Still, knowing all of this, I had never seen nor heard of a teacher using such a thing. But oh how instructional technology 4010 has opened my mind. Wikis are a fabulous way to get students involved with their education. They give them the oppurtunity to add their own ideas and design how they learn. Almost all the students I will be working with will have grown up with access to a computer, so using technology should be given in my classroom. And wikis on the internet can be viewed and edited by students anywhere they go. (Although, puting student information on an intranet is probably safer and more likely to be deemed acceptable by school administration.)
Wikis give students the oppurtunity to learn more than they would have if they had worked alone. Everyone can bring their own idea and share it so that the bit of knowledge they bring in will spread to the other students. Instead of leaving with one fact from one source, even if it is a very good source like the teacher, they will have 30 facts from as many sources.

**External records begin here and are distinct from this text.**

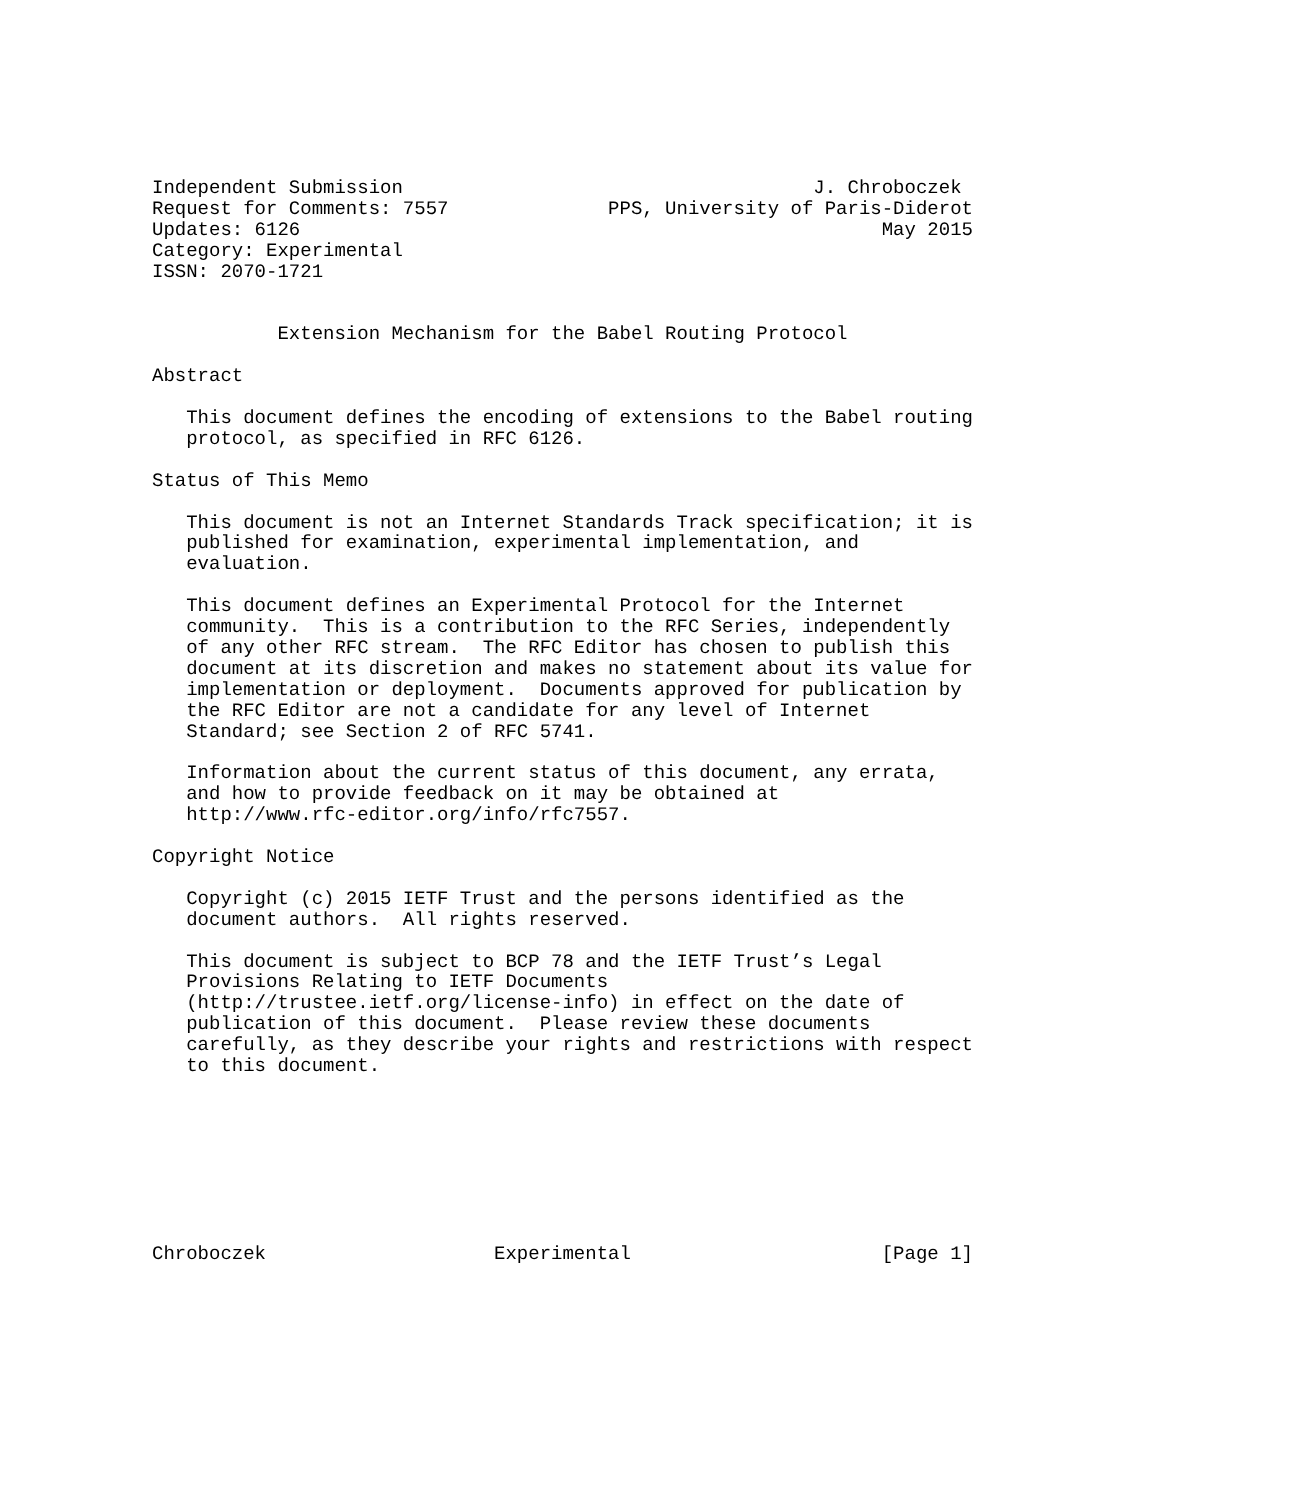Independent Submission                                    J. Chroboczek
Request for Comments: 7557              PPS, University of Paris-Diderot
Updates: 6126                                                   May 2015
Category: Experimental
ISSN: 2070-1721


           Extension Mechanism for the Babel Routing Protocol

Abstract

   This document defines the encoding of extensions to the Babel routing
   protocol, as specified in RFC 6126.

Status of This Memo

   This document is not an Internet Standards Track specification; it is
   published for examination, experimental implementation, and
   evaluation.

   This document defines an Experimental Protocol for the Internet
   community.  This is a contribution to the RFC Series, independently
   of any other RFC stream.  The RFC Editor has chosen to publish this
   document at its discretion and makes no statement about its value for
   implementation or deployment.  Documents approved for publication by
   the RFC Editor are not a candidate for any level of Internet
   Standard; see Section 2 of RFC 5741.

   Information about the current status of this document, any errata,
   and how to provide feedback on it may be obtained at
   http://www.rfc-editor.org/info/rfc7557.

Copyright Notice

   Copyright (c) 2015 IETF Trust and the persons identified as the
   document authors.  All rights reserved.

   This document is subject to BCP 78 and the IETF Trust’s Legal
   Provisions Relating to IETF Documents
   (http://trustee.ietf.org/license-info) in effect on the date of
   publication of this document.  Please review these documents
   carefully, as they describe your rights and restrictions with respect
   to this document.








Chroboczek                    Experimental                      [Page 1]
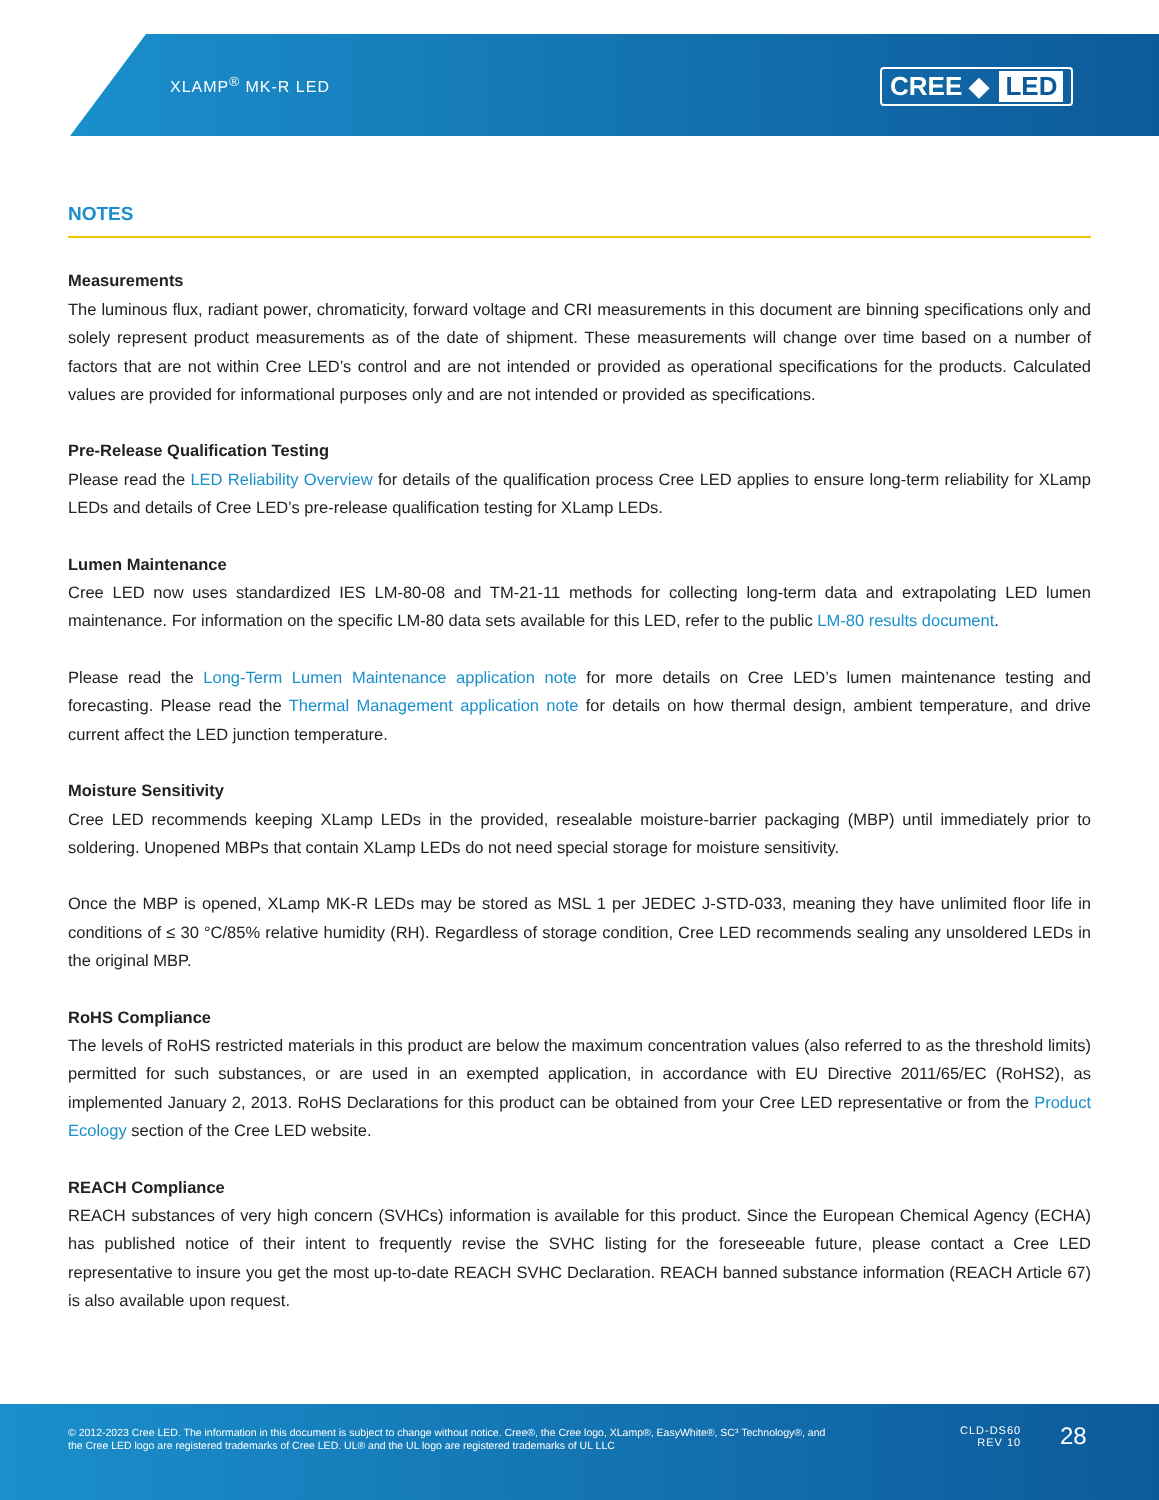XLAMP<sup>®</sup> MK-R LED CREE ◆ LED
NOTES
Measurements
The luminous flux, radiant power, chromaticity, forward voltage and CRI measurements in this document are binning specifications only and solely represent product measurements as of the date of shipment. These measurements will change over time based on a number of factors that are not within Cree LED’s control and are not intended or provided as operational specifications for the products. Calculated values are provided for informational purposes only and are not intended or provided as specifications.
Pre-Release Qualification Testing
Please read the LED Reliability Overview for details of the qualification process Cree LED applies to ensure long-term reliability for XLamp LEDs and details of Cree LED’s pre-release qualification testing for XLamp LEDs.
Lumen Maintenance
Cree LED now uses standardized IES LM-80-08 and TM-21-11 methods for collecting long-term data and extrapolating LED lumen maintenance. For information on the specific LM-80 data sets available for this LED, refer to the public LM-80 results document.
Please read the Long-Term Lumen Maintenance application note for more details on Cree LED’s lumen maintenance testing and forecasting. Please read the Thermal Management application note for details on how thermal design, ambient temperature, and drive current affect the LED junction temperature.
Moisture Sensitivity
Cree LED recommends keeping XLamp LEDs in the provided, resealable moisture-barrier packaging (MBP) until immediately prior to soldering. Unopened MBPs that contain XLamp LEDs do not need special storage for moisture sensitivity.
Once the MBP is opened, XLamp MK-R LEDs may be stored as MSL 1 per JEDEC J-STD-033, meaning they have unlimited floor life in conditions of ≤ 30 °C/85% relative humidity (RH). Regardless of storage condition, Cree LED recommends sealing any unsoldered LEDs in the original MBP.
RoHS Compliance
The levels of RoHS restricted materials in this product are below the maximum concentration values (also referred to as the threshold limits) permitted for such substances, or are used in an exempted application, in accordance with EU Directive 2011/65/EC (RoHS2), as implemented January 2, 2013. RoHS Declarations for this product can be obtained from your Cree LED representative or from the Product Ecology section of the Cree LED website.
REACH Compliance
REACH substances of very high concern (SVHCs) information is available for this product. Since the European Chemical Agency (ECHA) has published notice of their intent to frequently revise the SVHC listing for the foreseeable future, please contact a Cree LED representative to insure you get the most up-to-date REACH SVHC Declaration. REACH banned substance information (REACH Article 67) is also available upon request.
© 2012-2023 Cree LED. The information in this document is subject to change without notice. Cree®, the Cree logo, XLamp®, EasyWhite®, SC³ Technology®, and the Cree LED logo are registered trademarks of Cree LED. UL® and the UL logo are registered trademarks of UL LLC
CLD-DS60
REV 10
28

Students learn more when they have a say in what they learn and when they have the oppurtunity to teach it to others. Podcasts can provide this very thing. If students can make a video, they will be much more likely to work hard and learn more so that the recording will not make them look bad. (I know, it isn't a very good reason to work hard, but sometimes, that's what it takes.)
When I was in seventh grade, we had to write and perform a radio play, complete with sound effects and commercials. Podcasting these would have motivated me to work harder on the assignment. Teachers could use this idea to see what students learned. They could use podcasts to provide evidence of their learning at the end of each month, or whenever. Wikis can provide another outlet for their creative minds, allowing them to make their own page, edit a group project, or comment on someone else's work. The possibilities feel like they go on and on.
As a side note, if I had a student who couldn't focus with out doing something with his hands, I would teach him to take notes or give him a stress ball to hold so that he could learn. I would not simply ingnore the fact that technology made him ADHD and let him sit there and struggle. Just so you know.